Révolutions arabes : quels enjeux pour les femmes ? « Au Caire, nous avons été empêché-e-s de célébrer le 8 mars »
Témoignage de Sérénade Chafik, militante franco-égyptienne féministe.
Nous sommes allés hier devant le siège de la Sécurité d’Etat (*) dans le but de sécuriser les documents et de savoir où sont nos camarades prisonniers et disparus.
Des soldats nous demandent de nous mettre en rang et disent que c’est une question de temps, que les portes vont s’ouvrir.
Mais des casseurs armés arrivent, l’armée reste spectatrice.
Puis l’armée a tiré à balles réelles. En courant, j’ai failli tomber. Un jeune m’a relevée et m’a poussée devant lui. Un soldat m’a tirée de l’autre côté par les cheveux, il m’a donné des coups et envoyé des décharges électriques. Je suis cassée en mille morceaux, mais en vie et pas arrêtée…
Plusieurs d’entre nous ont été arrêtés. Au moins deux femmes, dont une journaliste.
Ils seront libérés plus tard.
(*) Environ 500 manifestants ont tentés le 6 mars de pénétrer dans le bâtiment de la Sécurité d’Etat, dépendant du ministère de l’Intérieur égyptien. Dans tout le pays des bâtiments de cette institution ont été pris d’assaut pour empêcher la destruction des dossiers établis sur la population et d’éventuelles preuves d’abus commis.
—
Le Caire, 8 mars 2011
Aujourd’hui, au Caire, il nous ne nous a pas été possible de célébrer la Journée internationale des femmes.
Nous étions une trentaine de femmes et quelques hommes.
Nous avions rendez-vous devant le syndicat des journalistes et nous avons défilé jusqu’à la place Tahrir.
Nos pancartes et slogans revendiquaient une nouvelle constitution pour un pays laïc et civil. Sur une de nos pancartes il était écrit « Plus de négociations pour les droits des femmes ».
Arrivé-e-s place Tahrir, une horde d’hommes nous a entouré-e-s, en criant « Islamique, islamique », « Chiite, chiite », « Les femmes, illégitimes », « Voilà les sionistes, voilà les espions, ces femmes ne sont pas Egyptiennes », « Le peuple veut la chute des femmes » !

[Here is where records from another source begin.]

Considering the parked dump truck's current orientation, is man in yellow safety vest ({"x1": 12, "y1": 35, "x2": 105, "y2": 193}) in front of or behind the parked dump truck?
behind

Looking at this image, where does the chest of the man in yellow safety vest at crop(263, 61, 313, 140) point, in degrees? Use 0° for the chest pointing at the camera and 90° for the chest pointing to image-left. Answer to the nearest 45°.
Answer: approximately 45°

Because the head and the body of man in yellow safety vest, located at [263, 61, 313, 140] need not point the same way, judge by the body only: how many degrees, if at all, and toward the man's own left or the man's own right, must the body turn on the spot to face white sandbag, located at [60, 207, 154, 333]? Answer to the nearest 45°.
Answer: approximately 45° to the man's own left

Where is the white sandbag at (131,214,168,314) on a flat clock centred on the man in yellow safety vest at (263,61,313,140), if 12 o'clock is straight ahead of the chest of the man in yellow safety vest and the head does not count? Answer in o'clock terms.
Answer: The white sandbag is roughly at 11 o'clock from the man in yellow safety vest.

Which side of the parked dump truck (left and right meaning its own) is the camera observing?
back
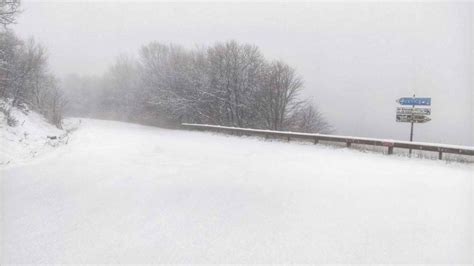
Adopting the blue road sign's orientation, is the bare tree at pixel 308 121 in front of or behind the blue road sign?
behind

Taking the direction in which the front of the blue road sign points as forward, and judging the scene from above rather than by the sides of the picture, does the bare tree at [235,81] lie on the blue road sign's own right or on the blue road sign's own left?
on the blue road sign's own right

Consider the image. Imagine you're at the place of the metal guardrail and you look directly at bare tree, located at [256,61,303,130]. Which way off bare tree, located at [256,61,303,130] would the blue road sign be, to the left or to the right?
right

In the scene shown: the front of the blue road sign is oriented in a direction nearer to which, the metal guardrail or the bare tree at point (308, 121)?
the metal guardrail

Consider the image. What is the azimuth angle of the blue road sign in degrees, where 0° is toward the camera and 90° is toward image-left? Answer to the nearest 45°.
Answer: approximately 0°

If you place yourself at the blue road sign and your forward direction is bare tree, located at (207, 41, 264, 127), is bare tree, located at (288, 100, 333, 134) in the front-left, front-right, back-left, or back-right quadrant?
front-right

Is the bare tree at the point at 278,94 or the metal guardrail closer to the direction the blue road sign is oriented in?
the metal guardrail

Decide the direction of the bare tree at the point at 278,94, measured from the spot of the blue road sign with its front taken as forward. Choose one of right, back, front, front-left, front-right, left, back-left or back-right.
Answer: back-right
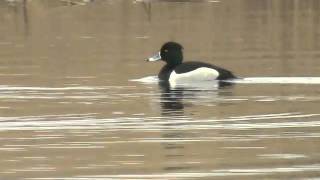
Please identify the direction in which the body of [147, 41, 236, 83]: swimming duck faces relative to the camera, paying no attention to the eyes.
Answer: to the viewer's left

Petit à petit, l’agressivité est montée. Nous n’avions plus le choix, c’était rester là ou subir des coups.
Nous sommes parties affligées de cet aspect de l’Egypte, prête à faire chuter un système et effrayée par les revendications d’égalité entre les hommes et les femmes. La route est longue pour changer les mentalités.